# Extracted records

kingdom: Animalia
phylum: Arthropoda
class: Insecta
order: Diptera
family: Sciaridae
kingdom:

* * *

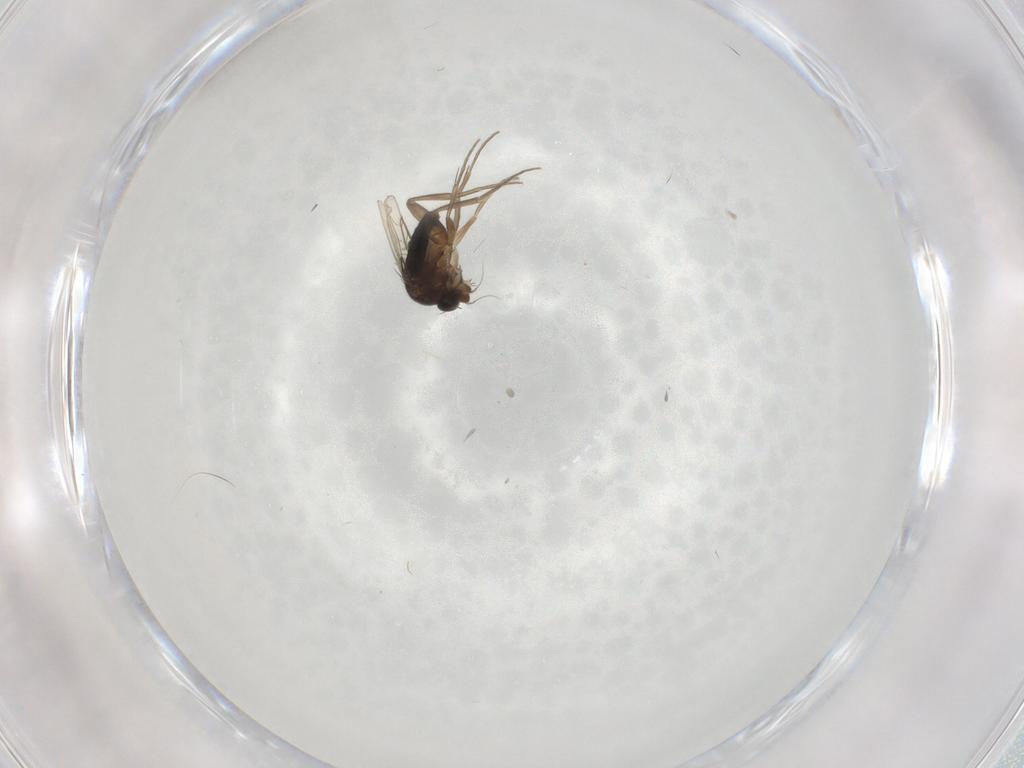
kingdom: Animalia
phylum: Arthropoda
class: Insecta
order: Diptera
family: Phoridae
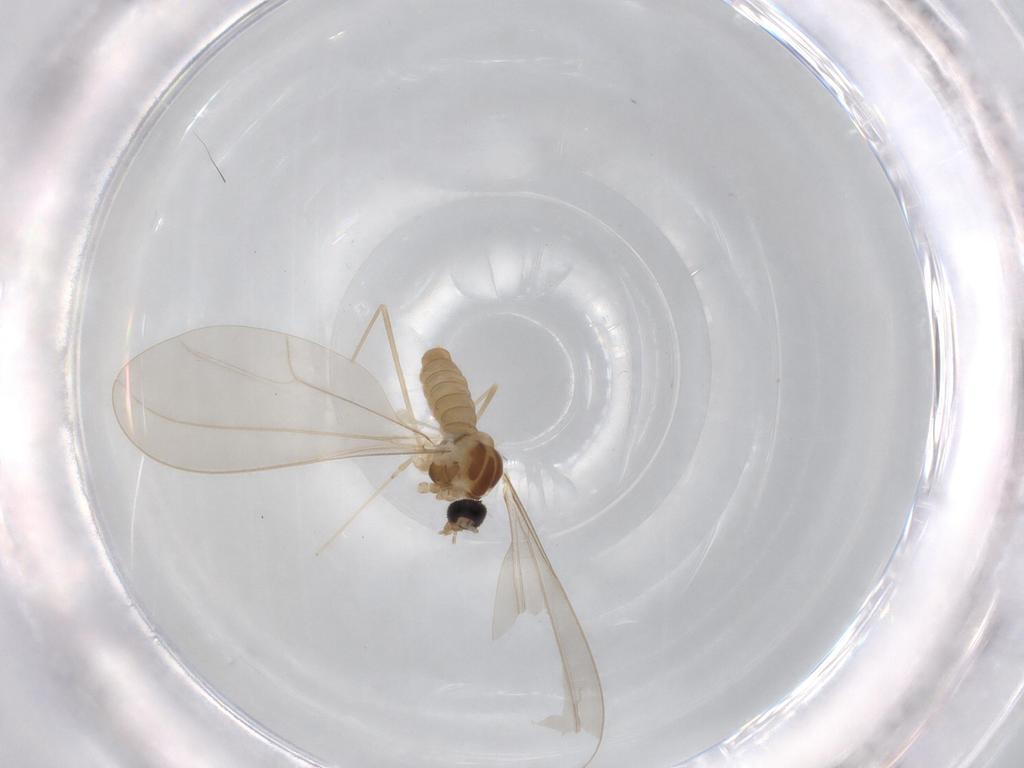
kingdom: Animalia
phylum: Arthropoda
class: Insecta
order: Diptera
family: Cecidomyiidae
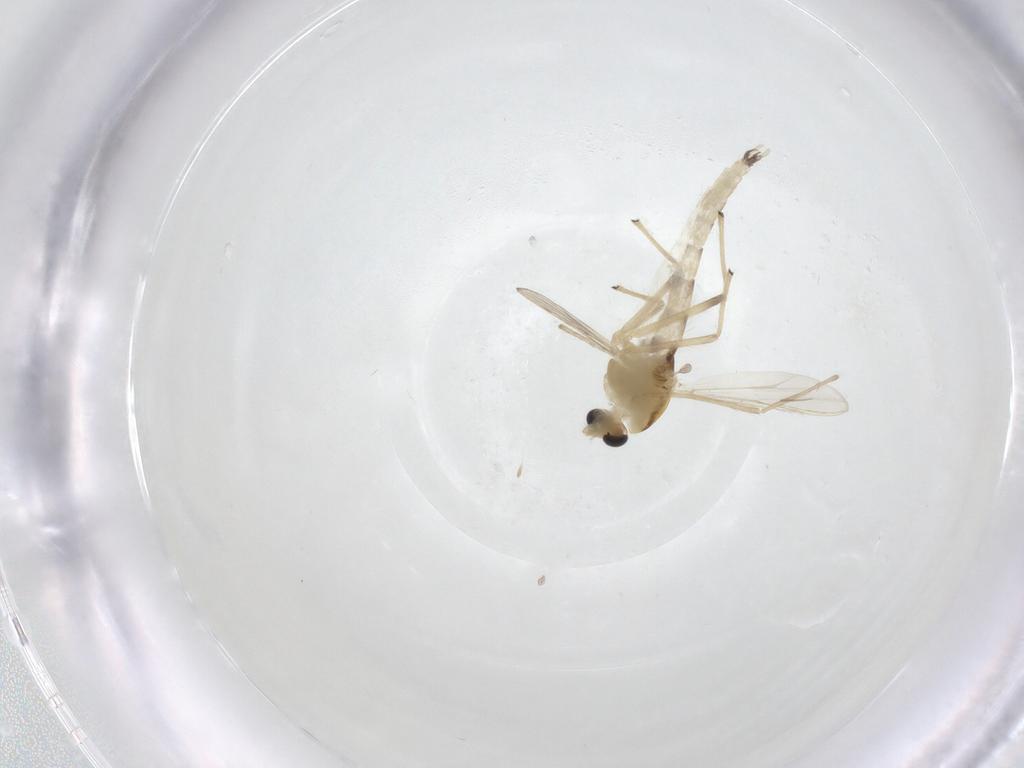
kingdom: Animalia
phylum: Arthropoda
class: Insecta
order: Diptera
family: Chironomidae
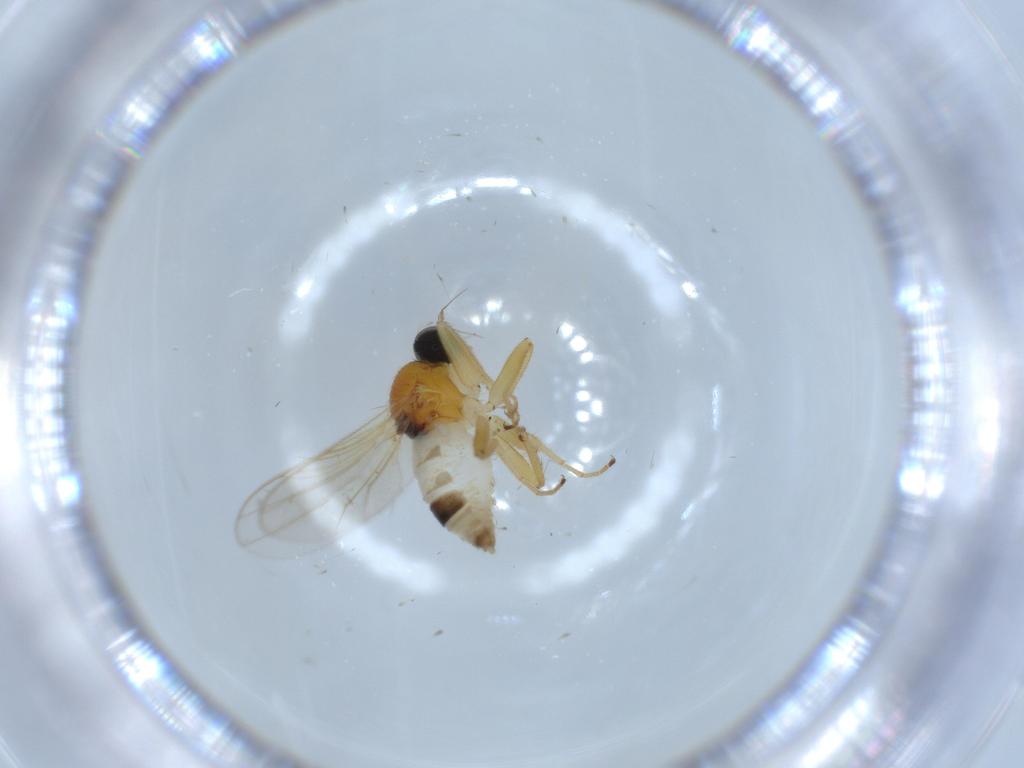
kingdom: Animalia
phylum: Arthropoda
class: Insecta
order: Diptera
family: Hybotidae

...

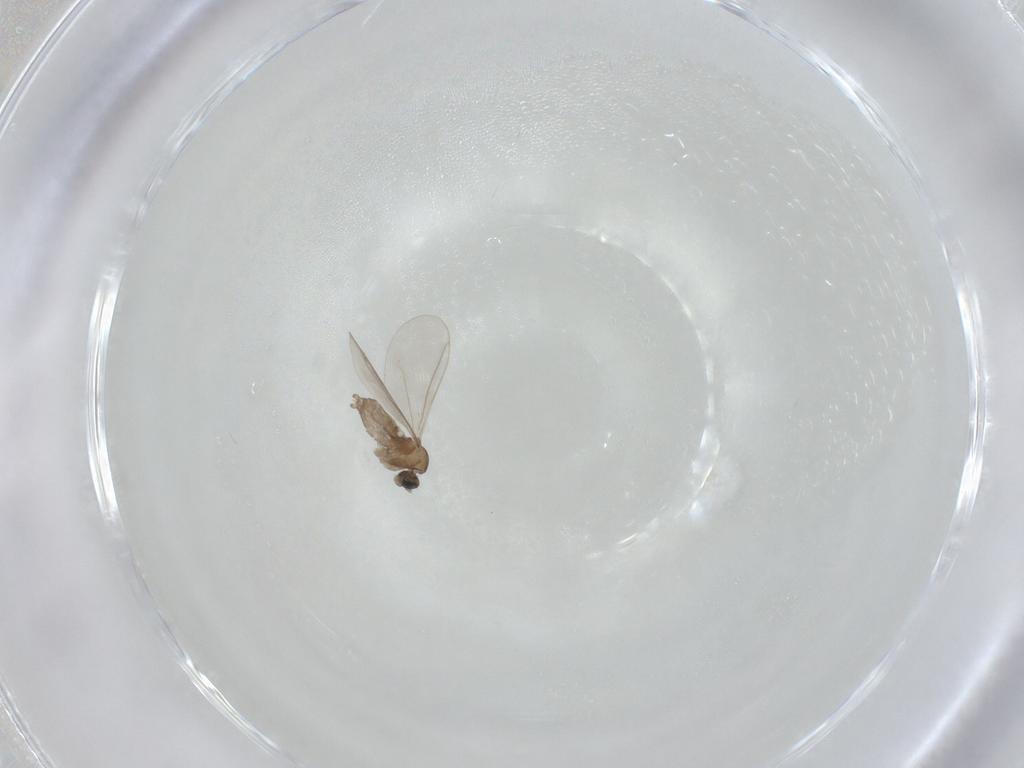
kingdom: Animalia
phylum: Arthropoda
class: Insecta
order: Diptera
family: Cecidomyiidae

# To be done
Return every line above that contains the word "family".

# Written solution
family: Sciaridae
family: Phoridae
family: Cecidomyiidae
family: Chironomidae
family: Hybotidae
family: Cecidomyiidae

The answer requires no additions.